--- START ---

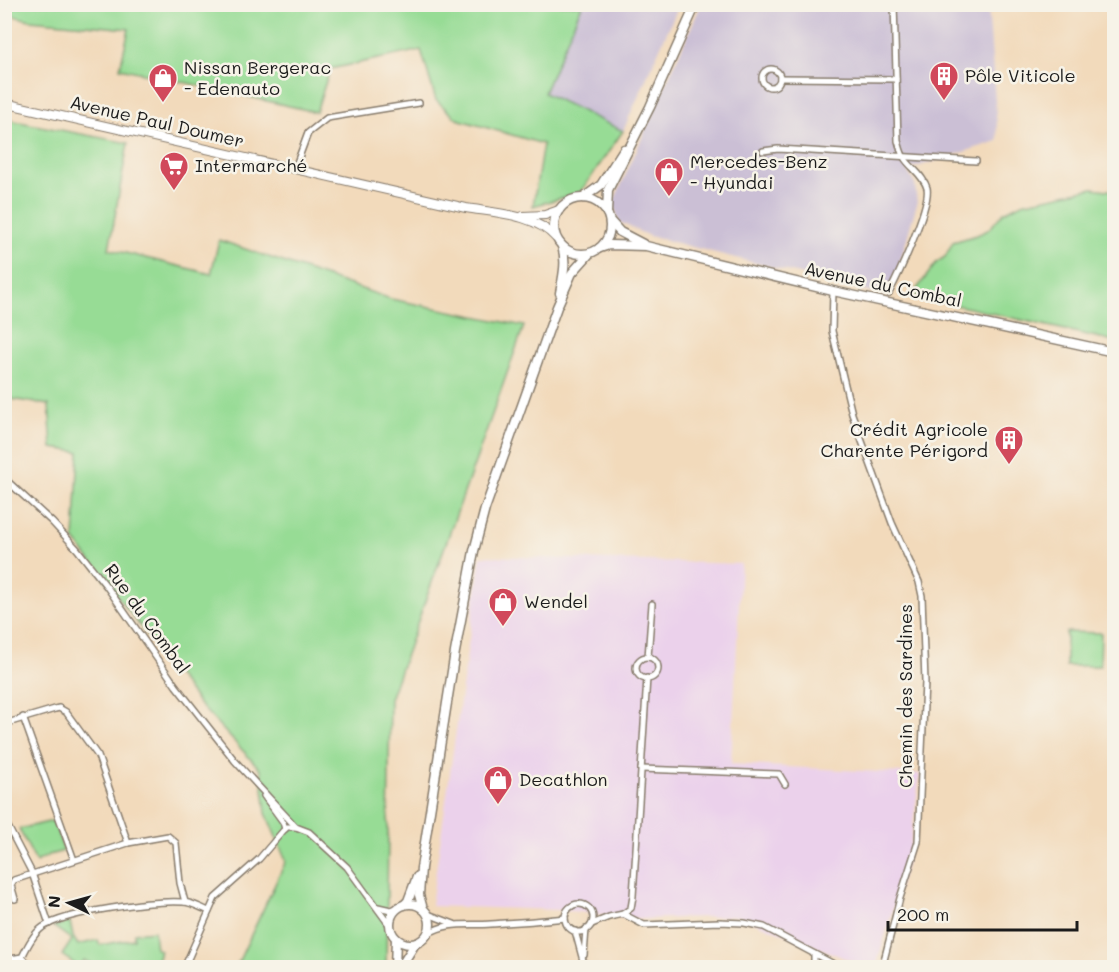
<svg xmlns="http://www.w3.org/2000/svg" width="1119" height="972" font-family="Mali,sans-serif">
<style>
.built{fill:#ebd1eb}
.industrial{fill:#cbbfd5}
.green{fill:#97dc95;stroke:#5a7c58;stroke-width:1.5}
.lines{fill:none;stroke-linecap:round;stroke-linejoin:round}
.minor-casing{stroke:#877b6c;stroke-width:8}
.secondary-casing{stroke:#877b6c;stroke-width:10}
.primary-casing{stroke:#877b6c;stroke-width:11}
.minor{stroke:#fff;stroke-width:5}
.secondary{stroke:#fff;stroke-width:8}
.primary{stroke:#fff;stroke-width:8}
.labels{text-anchor:middle;stroke-width:5;stroke-linejoin:round;paint-order:stroke}
.poi-label{font-size:18px;fill:#1c1c1c;stroke:#f7f3e8;text-anchor:start}
.street-label{font-size:18px;fill:#1c1c1c;stroke:#f7f3e8}
</style>
<rect width="100%" height="100%" fill="#f7f3e8"/>
<filter id="ink" filterUnits="userSpaceOnUse"><feTurbulence type="fractalNoise" baseFrequency=".0167" numOctaves="2"/><feDisplacementMap in="SourceGraphic" scale="12" xChannelSelector="R" yChannelSelector="G"/><feConvolveMatrix kernelMatrix="1 2 1 2 8 2 1 2 1" color-interpolation-filters="sRGB"/></filter>
<filter id="wash" filterUnits="userSpaceOnUse"><feTurbulence type="fractalNoise" baseFrequency=".008" numOctaves="4" result="noise"/><feDisplacementMap in="SourceGraphic" scale="24" xChannelSelector="R" yChannelSelector="G"/><feGaussianBlur stdDeviation="1.35" result="paint"/><feColorMatrix in="noise" values="0 0 0 0 0 0 0 0 0 0 0 0 0 0 0 0 0 1.4 0 .05"/><feComposite in="paint" operator="in"/></filter>
<g filter="url(#wash)">
<rect width="100%" height="100%" fill="#f2dabb"/>
<path class="built" d="M481 556 741 564 731 764 920 774 909 853 876 967H867L739 916 643 919 561 910 431 906Z"/>
<g class="industrial">
<path d="M582 5H679L623 131 543 93Z"/>
<path d="M701 5H988L998 141 907 170 915 185 917 203 890 297 649 236 619 222 613 203Z"/>
</g>
<g class="green">
<path d="M5 4 582 5 544 93 623 131 580 193 533 206 543 144 457 119 436 100 421 50 330 69 316 112 120 68 129 29 30 20 5 14Z"/>
<path d="M4 119 128 143 109 249 211 274 219 240 391 299 524 326 390 699 386 967H236L286 861 266 813 261 770 199 704 74 539 79 452 52 448 49 405 5 398Z"/>
<path d="M1093 188 1114 191V341L916 296V290L937 262 945 257 953 242 977 235 988 230 1004 212 1022 203Z"/>
<path d="M1066 632 1101 633 1100 666H1066Z"/>
<path d="M53 821 64 851 49 855 36 862 19 829Z"/>
<path d="M70 922 73 937 78 945 98 940 100 945 134 939V933L154 931 156 949 160 950 156 965 152 968 96 967 84 960 79 967 62 955 72 940 53 926Z"/>
</g>
</g>
<g filter="url(#ink)">
<g class="lines">
<g class="minor-casing">
<g id="minor">
<circle cx="771" cy="78" r="9"/>
<path d="M780 78 896 79"/>
<path d="M763 151 778 149 976 161"/>
<path d="M295 168 308 133 327 118 419 103"/>
<path d="M833 291 832 331 852 414 892 523 919 582 922 596 925 682 918 842 900 898 882 968"/>
<path d="M889 293C898 276 931 205 927 188 923 175 912 169 905 159 901 154 900 147 898 141L894 4"/>
<path d="M4 478 52 522 77 549 107 587 176 686 235 761 296 827 309 832 347 867 390 926"/>
<path d="M648 657 652 604"/>
<circle cx="647" cy="668" r="11"/>
<path d="M23 717 74 860"/>
<path d="M4 724 55 709 59 708 66 712 98 756 128 843"/>
<path d="M641 769 779 774 785 784"/>
<path d="M264 796 283 822 285 829"/>
<path d="M4 819 32 873 49 924"/>
<path d="M15 899 11 885 14 880 128 843 168 836 176 843 180 883 185 902"/>
<circle cx="579" cy="918" r="14"/>
<path d="M378 907 391 910 398 908"/>
<path d="M428 914 454 924"/>
<path d="M623 914 631 908 633 896 647 678"/>
<path d="M592 924 609 917 623 914 644 925 719 922 744 923 764 927 841 968"/>
<path d="M575 931 585 968"/>
<path d="M428 934C446 921 470 926 491 924 516 922 541 921 565 918"/>
<path d="M584 955 586 929"/>
<path d="M22 957 33 968"/>
<path d="M4 960 22 957C27 947 33 934 43 927 66 912 154 900 183 902 191 902 201 908 209 911"/>
<path d="M184 968 215 898 259 859 283 831 287 827H296"/>
<path d="M812 968 814 961V954"/>
</g>
</g>
<g class="secondary-casing">
<g id="secondary">
<path d="M4 103 466 208C496 213 535 214 556 238"/>
<path d="M523 216 545 215 559 210"/>
</g>
</g>
<g class="primary-casing">
<g id="primary">
<circle cx="582" cy="226" r="28"/>
<path d="M583 198 601 185 624 149"/>
<path d="M607 213 608 190 650 107 696 4"/>
<path d="M610 221 620 232 643 244"/>
<path d="M600 248 609 245 646 246 833 291 1114 352"/>
<path d="M560 293C563 277 567 262 562 246"/>
<circle cx="410" cy="924" r="20"/>
<path d="M404 905 408 901 417 877"/>
<path d="M423 909 419 895 421 868 455 652 474 551 485 509 557 307 572 273 589 254"/>
<path d="M395 968 396 939"/>
<path d="M400 968 415 944"/>
</g>
</g>
<use href="#minor" class="minor"/>
<use href="#secondary" class="secondary"/>
<use href="#primary" class="primary"/>
</g>
</g>
<defs>
<g id="building-pin" transform="scale(1.5)"><path d="M0 17L-7.5 6A9.5 9.5 0 1 1 7.5 6Z" fill="#d1495b" stroke="#f7f3e8"/><path d="M-4-6H4V6H1V3H-1V6H-4ZM-2.5-4.3h1.7v1.8h-1.7ZM.8-4.3h1.7v1.8H.8ZM-2.5-1h1.7V.8h-1.7ZM.8-1h1.7V.8H.8Z" fill="#fff"/></g>
<g id="shop-pin" transform="scale(1.5)"><path d="M0 17L-7.5 6A9.5 9.5 0 1 1 7.5 6Z" fill="#d1495b" stroke="#f7f3e8"/><path d="M-5-2.5h2.3a2.7 3.5 0 0 1 5.4 0H5L5.5 6h-11ZM-1.5-2.5h3a1.5 2.3 0 0 0-3 0Z" fill="#fff"/></g>
<g id="supermarket-pin" transform="scale(1.5)"><path d="M0 17L-7.5 6A9.5 9.5 0 1 1 7.5 6Z" fill="#d1495b" stroke="#f7f3e8"/><path d="M-6-5.5h2.5l.6 2H6L4.5 2H-2.5L-4.4-4H-6ZM-1.5 3.2a1.3 1.3 0 1 0 .1 0ZM3 3.2a1.3 1.3 0 1 0 .1 0Z" fill="#fff"/></g>
</defs>
<g fill-rule="evenodd">
<use href="#building-pin" x="944" y="76"/>
<use href="#shop-pin" x="163" y="78"/>
<use href="#supermarket-pin" x="174" y="166"/>
<use href="#shop-pin" x="669" y="172"/>
<use href="#building-pin" x="1009" y="440"/>
<use href="#shop-pin" x="503" y="602"/>
<use href="#shop-pin" x="498" y="780"/>
</g>
<g class="labels">
<g class="poi-label">
<text x="184" y="74">Nissan Bergerac<tspan x="184" dy="21">- Edenauto</tspan></text>
<text x="965" y="82">Pôle Viticole</text>
<text x="690" y="168">Mercedes-Benz<tspan x="690" dy="21">- Hyundai</tspan></text>
<text x="195" y="172">Intermarché</text>
<text x="988" y="436" text-anchor="end">Crédit Agricole<tspan x="988" dy="21">Charente Périgord</tspan></text>
<text x="524" y="608">Wendel</text>
<text x="519" y="786">Decathlon</text>
</g>
<g class="street-label">
<text transform="translate(157 122) rotate(13)" y="6">Avenue Paul Doumer</text>
<text transform="translate(883 285) rotate(12)" y="6">Avenue du Combal</text>
<text transform="translate(147 619) rotate(54)" y="6">Rue du Combal</text>
<text transform="translate(906 696) rotate(-90)" y="6">Chemin des Sardines</text>
</g>
</g>
<rect width="1119" height="972" fill="none" stroke="#f7f3e8" stroke-width="24"/>
<g transform="translate(69 903) rotate(275)" stroke="#f7f3e8" stroke-width="4.5" paint-order="stroke">
<path d="M0-4.5L10 22L0 15L-10 22Z" fill="#1c1c1c"/>
<text y="-9" font-size="16" font-weight="bold" text-anchor="middle" fill="#1c1c1c">N</text>
</g>
<path d="M888 921v9h189v-9" fill="none" stroke="#1c1c1c" stroke-width="3"/>
<text x="897" y="921" font-size="18" fill="#1c1c1c" stroke="#f7f3e8" stroke-width="4.5" paint-order="stroke">200 m</text>
</svg>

--- END ---

PROBLEM DESCRIPTION » Among the records, find all lines that include the string "street" and return them.

SOLUTION TO THE EXERCISE »
.street-label{font-size:18px;fill:#1c1c1c;stroke:#f7f3e8}
<g class="street-label">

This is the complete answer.